>> begin MATERIAL SHOWN

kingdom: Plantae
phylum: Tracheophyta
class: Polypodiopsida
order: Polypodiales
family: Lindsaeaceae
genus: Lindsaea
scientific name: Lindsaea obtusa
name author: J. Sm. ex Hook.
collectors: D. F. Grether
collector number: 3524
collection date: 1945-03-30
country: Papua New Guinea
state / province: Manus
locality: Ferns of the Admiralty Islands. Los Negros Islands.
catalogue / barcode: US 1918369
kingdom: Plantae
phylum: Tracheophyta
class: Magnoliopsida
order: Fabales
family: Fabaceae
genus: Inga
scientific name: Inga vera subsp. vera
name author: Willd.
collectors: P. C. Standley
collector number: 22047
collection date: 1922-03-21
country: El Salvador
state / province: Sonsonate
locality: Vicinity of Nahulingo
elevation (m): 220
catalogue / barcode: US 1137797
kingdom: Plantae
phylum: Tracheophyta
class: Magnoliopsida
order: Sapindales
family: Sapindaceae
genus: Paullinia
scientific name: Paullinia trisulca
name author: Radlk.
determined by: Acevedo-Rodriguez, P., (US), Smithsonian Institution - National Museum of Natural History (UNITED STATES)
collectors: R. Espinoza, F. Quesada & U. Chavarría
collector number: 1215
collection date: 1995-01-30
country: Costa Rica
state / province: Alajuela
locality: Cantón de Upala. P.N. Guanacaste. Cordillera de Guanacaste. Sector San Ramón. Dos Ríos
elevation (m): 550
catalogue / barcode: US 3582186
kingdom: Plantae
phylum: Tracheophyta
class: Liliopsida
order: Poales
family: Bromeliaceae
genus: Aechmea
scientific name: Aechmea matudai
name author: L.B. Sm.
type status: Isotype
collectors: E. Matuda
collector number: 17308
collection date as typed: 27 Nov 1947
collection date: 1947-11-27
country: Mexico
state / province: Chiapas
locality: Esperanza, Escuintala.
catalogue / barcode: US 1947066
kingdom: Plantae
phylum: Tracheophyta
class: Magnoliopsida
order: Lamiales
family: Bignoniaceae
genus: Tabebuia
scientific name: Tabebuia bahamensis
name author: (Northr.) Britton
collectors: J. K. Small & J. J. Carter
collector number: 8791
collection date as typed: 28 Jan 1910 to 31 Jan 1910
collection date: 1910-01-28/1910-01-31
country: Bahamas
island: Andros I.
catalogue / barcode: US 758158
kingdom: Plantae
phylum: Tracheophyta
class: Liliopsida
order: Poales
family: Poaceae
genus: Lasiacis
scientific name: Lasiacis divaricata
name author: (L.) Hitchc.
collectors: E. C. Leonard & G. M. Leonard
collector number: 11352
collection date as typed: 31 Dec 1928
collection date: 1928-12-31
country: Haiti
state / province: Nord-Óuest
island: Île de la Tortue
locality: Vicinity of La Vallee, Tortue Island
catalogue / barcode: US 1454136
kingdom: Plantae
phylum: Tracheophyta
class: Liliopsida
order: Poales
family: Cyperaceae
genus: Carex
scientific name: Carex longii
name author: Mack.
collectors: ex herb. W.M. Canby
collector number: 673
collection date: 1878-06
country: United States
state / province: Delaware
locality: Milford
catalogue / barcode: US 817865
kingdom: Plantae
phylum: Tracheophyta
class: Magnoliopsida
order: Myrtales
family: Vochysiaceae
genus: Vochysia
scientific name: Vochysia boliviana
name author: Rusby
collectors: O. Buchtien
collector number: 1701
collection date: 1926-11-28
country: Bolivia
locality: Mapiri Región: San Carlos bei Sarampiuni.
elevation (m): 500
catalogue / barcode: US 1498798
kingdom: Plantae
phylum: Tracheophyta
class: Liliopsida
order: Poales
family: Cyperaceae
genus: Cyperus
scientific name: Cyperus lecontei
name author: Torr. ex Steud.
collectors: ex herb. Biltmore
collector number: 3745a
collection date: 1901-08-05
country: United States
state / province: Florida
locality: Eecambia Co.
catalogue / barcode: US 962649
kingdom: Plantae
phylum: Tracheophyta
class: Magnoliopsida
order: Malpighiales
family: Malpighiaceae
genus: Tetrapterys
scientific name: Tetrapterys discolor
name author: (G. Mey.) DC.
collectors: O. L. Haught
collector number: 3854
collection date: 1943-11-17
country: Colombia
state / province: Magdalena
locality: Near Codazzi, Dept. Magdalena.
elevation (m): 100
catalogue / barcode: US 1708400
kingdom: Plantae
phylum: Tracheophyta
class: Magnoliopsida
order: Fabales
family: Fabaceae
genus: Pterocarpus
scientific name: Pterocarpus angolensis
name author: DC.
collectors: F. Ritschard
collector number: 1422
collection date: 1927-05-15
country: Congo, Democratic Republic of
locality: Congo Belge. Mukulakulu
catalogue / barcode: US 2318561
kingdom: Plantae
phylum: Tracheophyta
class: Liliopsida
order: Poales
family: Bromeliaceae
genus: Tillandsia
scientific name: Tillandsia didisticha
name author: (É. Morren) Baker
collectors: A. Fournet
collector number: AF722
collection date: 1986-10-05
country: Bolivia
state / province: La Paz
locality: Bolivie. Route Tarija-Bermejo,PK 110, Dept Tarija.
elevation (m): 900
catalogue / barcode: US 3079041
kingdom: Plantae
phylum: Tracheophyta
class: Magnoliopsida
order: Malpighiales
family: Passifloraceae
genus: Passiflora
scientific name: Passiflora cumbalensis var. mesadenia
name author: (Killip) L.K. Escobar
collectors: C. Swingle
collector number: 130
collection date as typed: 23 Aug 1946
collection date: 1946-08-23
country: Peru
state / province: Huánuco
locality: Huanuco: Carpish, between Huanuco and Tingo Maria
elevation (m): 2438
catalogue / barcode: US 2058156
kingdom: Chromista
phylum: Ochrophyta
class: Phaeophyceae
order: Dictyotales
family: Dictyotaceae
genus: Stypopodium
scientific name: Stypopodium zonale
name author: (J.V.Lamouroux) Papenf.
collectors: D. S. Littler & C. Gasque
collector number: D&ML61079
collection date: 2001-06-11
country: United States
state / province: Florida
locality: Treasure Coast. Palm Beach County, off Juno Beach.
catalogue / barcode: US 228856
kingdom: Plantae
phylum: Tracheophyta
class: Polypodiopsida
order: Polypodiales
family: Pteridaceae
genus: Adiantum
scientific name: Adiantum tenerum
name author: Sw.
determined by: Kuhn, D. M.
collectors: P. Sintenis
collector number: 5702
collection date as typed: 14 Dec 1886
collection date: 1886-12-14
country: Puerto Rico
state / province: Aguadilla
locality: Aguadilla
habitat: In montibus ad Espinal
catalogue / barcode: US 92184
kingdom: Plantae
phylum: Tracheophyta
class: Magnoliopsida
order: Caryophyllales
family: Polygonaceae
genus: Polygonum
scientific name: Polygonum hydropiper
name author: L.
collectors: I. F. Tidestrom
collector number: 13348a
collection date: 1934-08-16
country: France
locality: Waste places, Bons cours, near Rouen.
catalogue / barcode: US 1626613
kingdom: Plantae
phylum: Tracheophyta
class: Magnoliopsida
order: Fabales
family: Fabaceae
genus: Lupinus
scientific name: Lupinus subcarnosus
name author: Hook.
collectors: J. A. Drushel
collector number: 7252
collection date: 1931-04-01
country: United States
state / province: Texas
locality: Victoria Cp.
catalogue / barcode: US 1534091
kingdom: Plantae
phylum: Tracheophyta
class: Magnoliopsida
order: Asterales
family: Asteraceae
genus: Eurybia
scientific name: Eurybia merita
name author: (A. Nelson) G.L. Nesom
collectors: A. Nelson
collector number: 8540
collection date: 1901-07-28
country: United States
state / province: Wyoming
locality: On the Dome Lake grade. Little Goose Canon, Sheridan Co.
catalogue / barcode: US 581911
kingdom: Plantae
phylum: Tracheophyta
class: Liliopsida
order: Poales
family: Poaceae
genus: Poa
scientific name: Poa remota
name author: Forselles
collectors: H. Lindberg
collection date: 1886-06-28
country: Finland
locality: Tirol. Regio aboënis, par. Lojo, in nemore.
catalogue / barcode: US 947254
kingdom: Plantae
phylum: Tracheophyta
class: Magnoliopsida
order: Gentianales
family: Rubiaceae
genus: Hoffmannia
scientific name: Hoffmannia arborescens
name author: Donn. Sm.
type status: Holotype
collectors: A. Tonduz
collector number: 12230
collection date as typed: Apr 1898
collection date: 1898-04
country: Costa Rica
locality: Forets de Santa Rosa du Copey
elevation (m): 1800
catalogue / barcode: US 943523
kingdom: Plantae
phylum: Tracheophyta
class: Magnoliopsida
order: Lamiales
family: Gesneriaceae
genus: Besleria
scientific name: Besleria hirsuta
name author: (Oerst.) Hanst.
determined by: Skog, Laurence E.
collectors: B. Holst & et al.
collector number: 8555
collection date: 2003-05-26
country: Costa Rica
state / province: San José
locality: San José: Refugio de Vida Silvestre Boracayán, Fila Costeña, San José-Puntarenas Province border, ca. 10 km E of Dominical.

>> end MATERIAL SHOWN

# STATED PROBLEM
Reproduce verbatim the stretch of the items from the line containing "locality: Victoria Cp." through the line containing "genus: Hoffmannia", including both of those lines.

# THE ANSWER
locality: Victoria Cp.
catalogue / barcode: US 1534091
kingdom: Plantae
phylum: Tracheophyta
class: Magnoliopsida
order: Asterales
family: Asteraceae
genus: Eurybia
scientific name: Eurybia merita
name author: (A. Nelson) G.L. Nesom
collectors: A. Nelson
collector number: 8540
collection date: 1901-07-28
country: United States
state / province: Wyoming
locality: On the Dome Lake grade. Little Goose Canon, Sheridan Co.
catalogue / barcode: US 581911
kingdom: Plantae
phylum: Tracheophyta
class: Liliopsida
order: Poales
family: Poaceae
genus: Poa
scientific name: Poa remota
name author: Forselles
collectors: H. Lindberg
collection date: 1886-06-28
country: Finland
locality: Tirol. Regio aboënis, par. Lojo, in nemore.
catalogue / barcode: US 947254
kingdom: Plantae
phylum: Tracheophyta
class: Magnoliopsida
order: Gentianales
family: Rubiaceae
genus: Hoffmannia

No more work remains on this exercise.